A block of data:
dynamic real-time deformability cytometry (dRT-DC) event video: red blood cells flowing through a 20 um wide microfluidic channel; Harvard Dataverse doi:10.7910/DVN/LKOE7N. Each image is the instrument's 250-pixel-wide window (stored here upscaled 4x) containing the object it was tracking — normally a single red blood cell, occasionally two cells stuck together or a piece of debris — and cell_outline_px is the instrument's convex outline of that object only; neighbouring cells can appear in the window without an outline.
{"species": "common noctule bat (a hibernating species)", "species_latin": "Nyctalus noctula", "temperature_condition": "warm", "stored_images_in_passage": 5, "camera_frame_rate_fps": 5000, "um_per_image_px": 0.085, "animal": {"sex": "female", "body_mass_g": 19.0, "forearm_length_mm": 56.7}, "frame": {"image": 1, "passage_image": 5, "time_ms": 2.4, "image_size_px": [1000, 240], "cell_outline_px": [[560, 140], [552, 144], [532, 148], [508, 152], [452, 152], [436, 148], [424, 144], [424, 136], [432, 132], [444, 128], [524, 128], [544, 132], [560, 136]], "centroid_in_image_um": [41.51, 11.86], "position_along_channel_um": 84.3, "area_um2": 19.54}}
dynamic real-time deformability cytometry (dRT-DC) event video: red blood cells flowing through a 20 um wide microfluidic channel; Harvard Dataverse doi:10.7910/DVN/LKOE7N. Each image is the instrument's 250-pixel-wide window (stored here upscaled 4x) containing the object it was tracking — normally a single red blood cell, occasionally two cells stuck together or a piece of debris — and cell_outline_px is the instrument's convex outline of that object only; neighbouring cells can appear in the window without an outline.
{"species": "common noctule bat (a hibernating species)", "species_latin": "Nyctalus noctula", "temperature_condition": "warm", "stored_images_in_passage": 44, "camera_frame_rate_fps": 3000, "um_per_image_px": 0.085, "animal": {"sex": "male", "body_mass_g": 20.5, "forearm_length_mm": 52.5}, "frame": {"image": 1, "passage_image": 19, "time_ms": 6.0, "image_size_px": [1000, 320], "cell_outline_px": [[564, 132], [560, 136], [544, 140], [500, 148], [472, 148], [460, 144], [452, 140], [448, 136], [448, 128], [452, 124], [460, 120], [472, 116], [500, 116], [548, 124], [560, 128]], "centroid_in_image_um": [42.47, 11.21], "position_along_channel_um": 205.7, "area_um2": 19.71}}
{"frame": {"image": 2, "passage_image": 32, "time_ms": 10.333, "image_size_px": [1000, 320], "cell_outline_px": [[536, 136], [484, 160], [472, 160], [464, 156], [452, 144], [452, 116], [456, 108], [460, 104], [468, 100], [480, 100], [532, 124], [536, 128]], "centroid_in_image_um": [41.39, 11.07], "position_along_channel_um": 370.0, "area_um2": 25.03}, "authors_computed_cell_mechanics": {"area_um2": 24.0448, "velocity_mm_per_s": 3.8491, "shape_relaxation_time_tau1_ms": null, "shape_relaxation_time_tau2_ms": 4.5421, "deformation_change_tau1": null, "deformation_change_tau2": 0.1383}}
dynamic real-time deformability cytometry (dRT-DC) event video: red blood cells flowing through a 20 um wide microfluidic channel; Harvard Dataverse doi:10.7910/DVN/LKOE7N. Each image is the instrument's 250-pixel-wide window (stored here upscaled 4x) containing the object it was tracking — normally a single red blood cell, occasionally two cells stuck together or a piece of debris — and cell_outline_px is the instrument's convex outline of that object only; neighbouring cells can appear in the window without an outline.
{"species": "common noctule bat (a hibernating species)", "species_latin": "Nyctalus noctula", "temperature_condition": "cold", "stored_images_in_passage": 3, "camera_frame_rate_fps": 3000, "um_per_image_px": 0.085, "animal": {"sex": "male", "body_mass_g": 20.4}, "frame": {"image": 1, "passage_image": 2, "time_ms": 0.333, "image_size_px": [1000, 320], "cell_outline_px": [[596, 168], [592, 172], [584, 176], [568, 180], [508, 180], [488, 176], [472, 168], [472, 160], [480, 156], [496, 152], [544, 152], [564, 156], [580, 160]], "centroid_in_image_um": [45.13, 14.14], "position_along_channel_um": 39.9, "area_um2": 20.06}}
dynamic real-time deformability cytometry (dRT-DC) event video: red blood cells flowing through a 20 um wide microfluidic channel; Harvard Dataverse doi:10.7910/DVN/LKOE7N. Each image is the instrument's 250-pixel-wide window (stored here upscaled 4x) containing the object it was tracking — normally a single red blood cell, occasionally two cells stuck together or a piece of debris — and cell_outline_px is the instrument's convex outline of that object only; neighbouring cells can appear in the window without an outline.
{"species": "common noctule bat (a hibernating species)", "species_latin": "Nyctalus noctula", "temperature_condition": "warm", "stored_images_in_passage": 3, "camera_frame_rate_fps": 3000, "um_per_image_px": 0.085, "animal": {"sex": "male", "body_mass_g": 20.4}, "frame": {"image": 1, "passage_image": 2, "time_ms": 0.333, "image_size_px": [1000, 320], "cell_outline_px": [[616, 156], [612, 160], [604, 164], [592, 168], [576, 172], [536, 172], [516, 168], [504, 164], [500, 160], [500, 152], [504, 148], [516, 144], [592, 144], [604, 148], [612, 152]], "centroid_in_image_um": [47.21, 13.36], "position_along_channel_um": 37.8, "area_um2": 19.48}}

## TASK OBJECTIVE
Please restate the records in full, word for word.

## SOLUTION
dynamic real-time deformability cytometry (dRT-DC) event video: red blood cells flowing through a 20 um wide microfluidic channel; Harvard Dataverse doi:10.7910/DVN/LKOE7N. Each image is the instrument's 250-pixel-wide window (stored here upscaled 4x) containing the object it was tracking — normally a single red blood cell, occasionally two cells stuck together or a piece of debris — and cell_outline_px is the instrument's convex outline of that object only; neighbouring cells can appear in the window without an outline.
{"species": "common noctule bat (a hibernating species)", "species_latin": "Nyctalus noctula", "temperature_condition": "warm", "stored_images_in_passage": 5, "camera_frame_rate_fps": 5000, "um_per_image_px": 0.085, "animal": {"sex": "female", "body_mass_g": 19.0, "forearm_length_mm": 56.7}, "frame": {"image": 1, "passage_image": 5, "time_ms": 2.4, "image_size_px": [1000, 240], "cell_outline_px": [[560, 140], [552, 144], [532, 148], [508, 152], [452, 152], [436, 148], [424, 144], [424, 136], [432, 132], [444, 128], [524, 128], [544, 132], [560, 136]], "centroid_in_image_um": [41.51, 11.86], "position_along_channel_um": 84.3, "area_um2": 19.54}}
dynamic real-time deformability cytometry (dRT-DC) event video: red blood cells flowing through a 20 um wide microfluidic channel; Harvard Dataverse doi:10.7910/DVN/LKOE7N. Each image is the instrument's 250-pixel-wide window (stored here upscaled 4x) containing the object it was tracking — normally a single red blood cell, occasionally two cells stuck together or a piece of debris — and cell_outline_px is the instrument's convex outline of that object only; neighbouring cells can appear in the window without an outline.
{"species": "common noctule bat (a hibernating species)", "species_latin": "Nyctalus noctula", "temperature_condition": "warm", "stored_images_in_passage": 44, "camera_frame_rate_fps": 3000, "um_per_image_px": 0.085, "animal": {"sex": "male", "body_mass_g": 20.5, "forearm_length_mm": 52.5}, "frame": {"image": 1, "passage_image": 19, "time_ms": 6.0, "image_size_px": [1000, 320], "cell_outline_px": [[564, 132], [560, 136], [544, 140], [500, 148], [472, 148], [460, 144], [452, 140], [448, 136], [448, 128], [452, 124], [460, 120], [472, 116], [500, 116], [548, 124], [560, 128]], "centroid_in_image_um": [42.47, 11.21], "position_along_channel_um": 205.7, "area_um2": 19.71}}
{"frame": {"image": 2, "passage_image": 32, "time_ms": 10.333, "image_size_px": [1000, 320], "cell_outline_px": [[536, 136], [484, 160], [472, 160], [464, 156], [452, 144], [452, 116], [456, 108], [460, 104], [468, 100], [480, 100], [532, 124], [536, 128]], "centroid_in_image_um": [41.39, 11.07], "position_along_channel_um": 370.0, "area_um2": 25.03}, "authors_computed_cell_mechanics": {"area_um2": 24.0448, "velocity_mm_per_s": 3.8491, "shape_relaxation_time_tau1_ms": null, "shape_relaxation_time_tau2_ms": 4.5421, "deformation_change_tau1": null, "deformation_change_tau2": 0.1383}}
dynamic real-time deformability cytometry (dRT-DC) event video: red blood cells flowing through a 20 um wide microfluidic channel; Harvard Dataverse doi:10.7910/DVN/LKOE7N. Each image is the instrument's 250-pixel-wide window (stored here upscaled 4x) containing the object it was tracking — normally a single red blood cell, occasionally two cells stuck together or a piece of debris — and cell_outline_px is the instrument's convex outline of that object only; neighbouring cells can appear in the window without an outline.
{"species": "common noctule bat (a hibernating species)", "species_latin": "Nyctalus noctula", "temperature_condition": "cold", "stored_images_in_passage": 3, "camera_frame_rate_fps": 3000, "um_per_image_px": 0.085, "animal": {"sex": "male", "body_mass_g": 20.4}, "frame": {"image": 1, "passage_image": 2, "time_ms": 0.333, "image_size_px": [1000, 320], "cell_outline_px": [[596, 168], [592, 172], [584, 176], [568, 180], [508, 180], [488, 176], [472, 168], [472, 160], [480, 156], [496, 152], [544, 152], [564, 156], [580, 160]], "centroid_in_image_um": [45.13, 14.14], "position_along_channel_um": 39.9, "area_um2": 20.06}}
dynamic real-time deformability cytometry (dRT-DC) event video: red blood cells flowing through a 20 um wide microfluidic channel; Harvard Dataverse doi:10.7910/DVN/LKOE7N. Each image is the instrument's 250-pixel-wide window (stored here upscaled 4x) containing the object it was tracking — normally a single red blood cell, occasionally two cells stuck together or a piece of debris — and cell_outline_px is the instrument's convex outline of that object only; neighbouring cells can appear in the window without an outline.
{"species": "common noctule bat (a hibernating species)", "species_latin": "Nyctalus noctula", "temperature_condition": "warm", "stored_images_in_passage": 3, "camera_frame_rate_fps": 3000, "um_per_image_px": 0.085, "animal": {"sex": "male", "body_mass_g": 20.4}, "frame": {"image": 1, "passage_image": 2, "time_ms": 0.333, "image_size_px": [1000, 320], "cell_outline_px": [[616, 156], [612, 160], [604, 164], [592, 168], [576, 172], [536, 172], [516, 168], [504, 164], [500, 160], [500, 152], [504, 148], [516, 144], [592, 144], [604, 148], [612, 152]], "centroid_in_image_um": [47.21, 13.36], "position_along_channel_um": 37.8, "area_um2": 19.48}}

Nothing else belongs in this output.